*** Available data ***

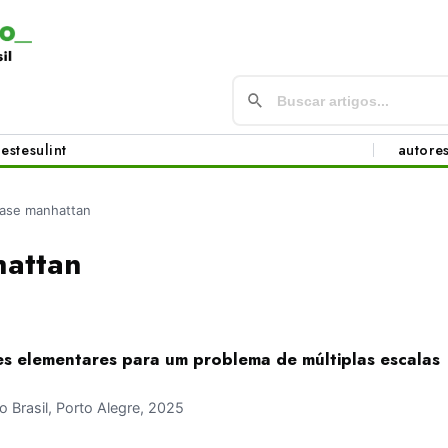
este
sul
int
autore
ase manhattan
attan
s elementares para um problema de múltiplas escalas
Brasil, Porto Alegre, 2025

*** End of Available data ***

Task statement>
Your output should be the full set of entries above, restated word for word and free of pictures.

Your solution>
este
sul
int
autore
ase manhattan
attan
s elementares para um problema de múltiplas escalas
Brasil, Porto Alegre, 2025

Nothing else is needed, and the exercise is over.